Seasteading communities don’t currently exist — or if they do, aren’t advertising themselves — so it’s not as if people can flock to them even if they wanted to, but there is planning and money behind the dream.
Like virtual reality headsets or trips to Mars, seasteading fits a theme in Silicon Valley of seeking escape from the real world — and unlike the other options, the ocean is close by and the experience lasts longer than a couple of hours.
But the pandemic — and the disorganized U.S. response to it — has also confirmed the fears of some people that centralized institutions aren’t up to the task of governing and should be replaced, possibly where no nations yet exist. They even have an existing motto to go with the idea: Vote with your boat.
“If there’s any moment in history where we’re rethinking institutions, now is the time,” Joseph McKinney, president of the Startup Societies Foundation, told a virtual audience last month in the opening address of an online conference hosted by the foundation.

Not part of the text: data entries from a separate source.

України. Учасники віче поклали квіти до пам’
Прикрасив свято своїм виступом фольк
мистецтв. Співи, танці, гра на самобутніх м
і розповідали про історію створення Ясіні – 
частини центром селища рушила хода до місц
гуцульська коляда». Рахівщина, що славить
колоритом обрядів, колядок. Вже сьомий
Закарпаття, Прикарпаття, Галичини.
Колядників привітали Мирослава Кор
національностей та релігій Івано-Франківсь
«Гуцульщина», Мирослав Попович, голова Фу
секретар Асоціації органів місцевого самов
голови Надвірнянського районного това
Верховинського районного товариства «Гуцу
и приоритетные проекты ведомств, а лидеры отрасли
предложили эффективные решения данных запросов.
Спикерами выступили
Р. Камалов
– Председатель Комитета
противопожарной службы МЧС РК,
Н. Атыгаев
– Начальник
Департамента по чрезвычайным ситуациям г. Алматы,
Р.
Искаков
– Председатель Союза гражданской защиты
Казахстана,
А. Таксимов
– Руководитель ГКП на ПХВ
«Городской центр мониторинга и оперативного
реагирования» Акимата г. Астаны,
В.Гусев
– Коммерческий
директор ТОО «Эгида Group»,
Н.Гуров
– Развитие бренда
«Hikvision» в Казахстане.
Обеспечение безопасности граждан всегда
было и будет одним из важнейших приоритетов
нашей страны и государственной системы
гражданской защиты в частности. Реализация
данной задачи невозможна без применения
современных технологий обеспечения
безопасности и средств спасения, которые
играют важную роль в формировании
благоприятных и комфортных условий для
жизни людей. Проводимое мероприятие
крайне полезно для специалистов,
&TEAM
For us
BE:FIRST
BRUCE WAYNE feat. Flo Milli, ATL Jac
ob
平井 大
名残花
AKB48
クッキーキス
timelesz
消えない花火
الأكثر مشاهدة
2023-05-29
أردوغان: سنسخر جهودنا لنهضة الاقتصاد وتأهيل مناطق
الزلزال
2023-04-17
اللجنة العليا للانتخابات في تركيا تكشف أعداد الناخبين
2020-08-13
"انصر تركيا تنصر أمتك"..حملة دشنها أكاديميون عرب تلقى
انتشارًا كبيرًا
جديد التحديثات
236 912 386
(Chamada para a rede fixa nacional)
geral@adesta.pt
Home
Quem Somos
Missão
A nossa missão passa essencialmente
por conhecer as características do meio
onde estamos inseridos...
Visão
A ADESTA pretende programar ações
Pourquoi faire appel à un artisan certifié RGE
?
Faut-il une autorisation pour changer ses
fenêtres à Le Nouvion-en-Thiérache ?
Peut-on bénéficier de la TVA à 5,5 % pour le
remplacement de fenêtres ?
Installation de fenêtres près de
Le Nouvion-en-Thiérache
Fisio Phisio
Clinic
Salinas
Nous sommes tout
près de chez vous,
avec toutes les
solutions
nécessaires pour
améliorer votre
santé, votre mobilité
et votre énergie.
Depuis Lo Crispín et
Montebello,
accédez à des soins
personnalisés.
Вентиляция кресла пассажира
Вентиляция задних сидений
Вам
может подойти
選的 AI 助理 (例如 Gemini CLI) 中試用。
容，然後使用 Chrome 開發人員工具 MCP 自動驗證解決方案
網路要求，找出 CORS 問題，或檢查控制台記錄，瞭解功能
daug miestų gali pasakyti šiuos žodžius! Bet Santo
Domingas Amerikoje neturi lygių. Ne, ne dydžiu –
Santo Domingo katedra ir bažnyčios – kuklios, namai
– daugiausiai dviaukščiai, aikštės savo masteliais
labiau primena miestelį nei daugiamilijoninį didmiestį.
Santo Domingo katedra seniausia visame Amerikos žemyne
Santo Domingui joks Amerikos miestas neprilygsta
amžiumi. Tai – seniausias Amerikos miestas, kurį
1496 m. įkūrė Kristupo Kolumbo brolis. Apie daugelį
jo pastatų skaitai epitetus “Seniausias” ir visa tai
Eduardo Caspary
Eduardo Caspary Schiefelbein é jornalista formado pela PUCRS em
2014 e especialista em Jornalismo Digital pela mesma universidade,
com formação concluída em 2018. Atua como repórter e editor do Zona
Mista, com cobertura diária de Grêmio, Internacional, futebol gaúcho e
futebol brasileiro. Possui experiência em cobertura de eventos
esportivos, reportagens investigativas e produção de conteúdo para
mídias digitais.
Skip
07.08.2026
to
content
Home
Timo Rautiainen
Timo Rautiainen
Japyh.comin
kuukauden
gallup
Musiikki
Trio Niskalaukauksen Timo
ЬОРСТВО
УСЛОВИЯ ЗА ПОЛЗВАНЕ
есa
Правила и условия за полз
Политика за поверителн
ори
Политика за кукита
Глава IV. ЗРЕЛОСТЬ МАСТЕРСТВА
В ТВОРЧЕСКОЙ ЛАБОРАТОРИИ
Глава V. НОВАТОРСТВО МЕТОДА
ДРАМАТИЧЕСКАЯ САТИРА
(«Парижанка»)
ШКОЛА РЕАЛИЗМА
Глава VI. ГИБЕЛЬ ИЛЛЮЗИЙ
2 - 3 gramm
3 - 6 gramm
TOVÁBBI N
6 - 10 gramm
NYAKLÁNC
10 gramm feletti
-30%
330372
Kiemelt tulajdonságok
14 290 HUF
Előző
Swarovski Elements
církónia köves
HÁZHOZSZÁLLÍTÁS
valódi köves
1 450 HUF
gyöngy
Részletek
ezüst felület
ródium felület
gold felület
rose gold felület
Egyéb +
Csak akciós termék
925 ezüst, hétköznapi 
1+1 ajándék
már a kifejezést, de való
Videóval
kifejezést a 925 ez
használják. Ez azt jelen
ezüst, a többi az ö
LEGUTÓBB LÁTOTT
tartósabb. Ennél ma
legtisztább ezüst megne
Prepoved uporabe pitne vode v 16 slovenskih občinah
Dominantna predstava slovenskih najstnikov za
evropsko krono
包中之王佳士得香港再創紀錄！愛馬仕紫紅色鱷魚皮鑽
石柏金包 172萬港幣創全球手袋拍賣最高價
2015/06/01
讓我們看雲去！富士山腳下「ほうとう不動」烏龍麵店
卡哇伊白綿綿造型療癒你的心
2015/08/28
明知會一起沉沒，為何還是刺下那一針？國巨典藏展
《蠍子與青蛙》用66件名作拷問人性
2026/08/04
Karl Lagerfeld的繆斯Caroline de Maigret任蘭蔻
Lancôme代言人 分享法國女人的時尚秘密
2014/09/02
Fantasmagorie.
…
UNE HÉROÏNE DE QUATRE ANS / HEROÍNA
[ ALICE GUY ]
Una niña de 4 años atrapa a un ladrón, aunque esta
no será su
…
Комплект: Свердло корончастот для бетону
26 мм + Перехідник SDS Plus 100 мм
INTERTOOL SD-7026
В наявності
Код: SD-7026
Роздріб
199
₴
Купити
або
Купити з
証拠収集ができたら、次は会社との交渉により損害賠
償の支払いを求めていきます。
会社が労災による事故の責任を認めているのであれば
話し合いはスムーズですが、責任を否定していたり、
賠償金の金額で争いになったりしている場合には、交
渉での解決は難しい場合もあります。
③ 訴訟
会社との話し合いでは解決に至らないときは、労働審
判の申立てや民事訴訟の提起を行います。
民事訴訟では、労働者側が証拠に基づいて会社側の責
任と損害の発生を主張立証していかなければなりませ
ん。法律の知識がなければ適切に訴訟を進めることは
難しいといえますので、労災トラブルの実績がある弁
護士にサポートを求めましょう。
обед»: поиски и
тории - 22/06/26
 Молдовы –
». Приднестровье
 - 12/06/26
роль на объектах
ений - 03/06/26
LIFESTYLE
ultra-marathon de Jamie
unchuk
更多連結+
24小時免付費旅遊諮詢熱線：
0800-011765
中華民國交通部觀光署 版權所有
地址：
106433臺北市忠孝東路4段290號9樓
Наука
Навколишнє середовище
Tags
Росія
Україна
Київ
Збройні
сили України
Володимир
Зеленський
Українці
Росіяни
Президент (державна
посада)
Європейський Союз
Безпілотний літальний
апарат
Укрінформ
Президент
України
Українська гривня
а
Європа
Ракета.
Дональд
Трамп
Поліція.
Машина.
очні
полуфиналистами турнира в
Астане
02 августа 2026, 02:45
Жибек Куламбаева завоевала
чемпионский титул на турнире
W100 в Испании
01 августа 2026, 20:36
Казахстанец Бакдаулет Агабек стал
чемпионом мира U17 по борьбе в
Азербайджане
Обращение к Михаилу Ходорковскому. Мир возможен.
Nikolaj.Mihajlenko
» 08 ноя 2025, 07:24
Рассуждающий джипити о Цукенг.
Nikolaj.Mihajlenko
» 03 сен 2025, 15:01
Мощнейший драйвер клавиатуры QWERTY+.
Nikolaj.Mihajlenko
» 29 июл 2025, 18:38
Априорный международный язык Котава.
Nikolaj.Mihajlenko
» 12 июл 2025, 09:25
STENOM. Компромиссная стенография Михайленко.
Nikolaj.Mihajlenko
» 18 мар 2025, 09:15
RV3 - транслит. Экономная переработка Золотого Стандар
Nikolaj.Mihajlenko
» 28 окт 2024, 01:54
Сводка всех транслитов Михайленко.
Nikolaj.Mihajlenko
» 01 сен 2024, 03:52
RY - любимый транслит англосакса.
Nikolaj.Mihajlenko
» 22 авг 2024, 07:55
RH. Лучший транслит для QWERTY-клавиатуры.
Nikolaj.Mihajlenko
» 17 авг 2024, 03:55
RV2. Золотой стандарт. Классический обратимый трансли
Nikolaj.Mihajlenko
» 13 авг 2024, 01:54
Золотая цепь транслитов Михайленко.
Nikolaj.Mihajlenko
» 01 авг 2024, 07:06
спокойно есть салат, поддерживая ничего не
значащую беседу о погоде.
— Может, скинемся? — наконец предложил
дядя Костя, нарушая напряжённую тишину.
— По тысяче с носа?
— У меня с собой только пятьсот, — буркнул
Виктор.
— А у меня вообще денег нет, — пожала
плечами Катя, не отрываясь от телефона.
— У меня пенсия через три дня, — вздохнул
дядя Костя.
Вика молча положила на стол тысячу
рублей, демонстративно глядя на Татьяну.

McKinney added in an interview that new communities could even be hubs of medical tourism and other innovation during a pandemic. “Before it all seemed kind of kooky, but COVID has been a great reset,” he said.
Seasteading combines streaks of various ideologies, including off-the-grid individualism, utopianism and sometimes anarcho-capitalism that values both profit and tax avoidance.
“Not always, but in many cases this is a version of disaster capitalism. No crisis is going to go unexploited,” said Raymond Craib, a history professor at Cornell University who is writing a book on early examples of seasteading.
After Hurricane Maria devastated Puerto Rico in 2017, self-described “Puertopians” arrived on the island seeking low taxes and a dream of turning it into something like a Hong Kong of the Caribbean through bitcoin investments.
Craib, who has criticized seasteaders as “libertarian exit strategists,” said he is not surprised to see its adherents becoming more zealous. “It’s an ideological project that they are not going to relent on,” he said.
The pandemic has caused some delays. In Panama, the firm Ocean Builders was setting up a test near a marina where “tech enthusiasts” could stay for a month or more while contributing expertise, but that has been postponed, Quirk said. Ocean Builders said this week that some construction there continues.
There are significant barriers, including some existing governments. A seasteading effort by an American former bitcoin investor affiliated with Ocean Builders ended last year when the Thai navy towed the structure to shore, and two years ago French Polynesia scuttled a plan to create artificially made islands off Tahiti.
And there are daunting logistical challenges involved with building homes on the ocean, supplying food and planning for what could go wrong — now with the added pandemic complication, as well as more people getting used to having groceries delivered right to their door.
Seasteaders have discussed possible solutions, such as pandemic-safe drone deliveries and hydroponics systems for growing food out at sea.
“There’s a solution for everything, but they’re not very realistic solutions,” said Isabelle Simpson, a Ph.D. candidate at McGill University who is studying seasteaders. “There’s a way in which the seastead community can quickly become a prison.”
Marc Collins Chen, CEO of Oceanix, a company with the relatively modest goal of creating floating neighborhoods for existing cities minus the libertarian ideology, said he’s begun thinking through possible design changes with pandemics in mind. Permanent sensors inside buildings could detect outbreaks as they happen, he said.
The Seasteading Institute’s Quirk said nobody knows for sure the solution to the coronavirus pandemic, so people should try lots of ideas — including seasteading.
“Humanity can only discover the best solutions by lots of policies exploring the space of possibilities and learning from each other,” he said.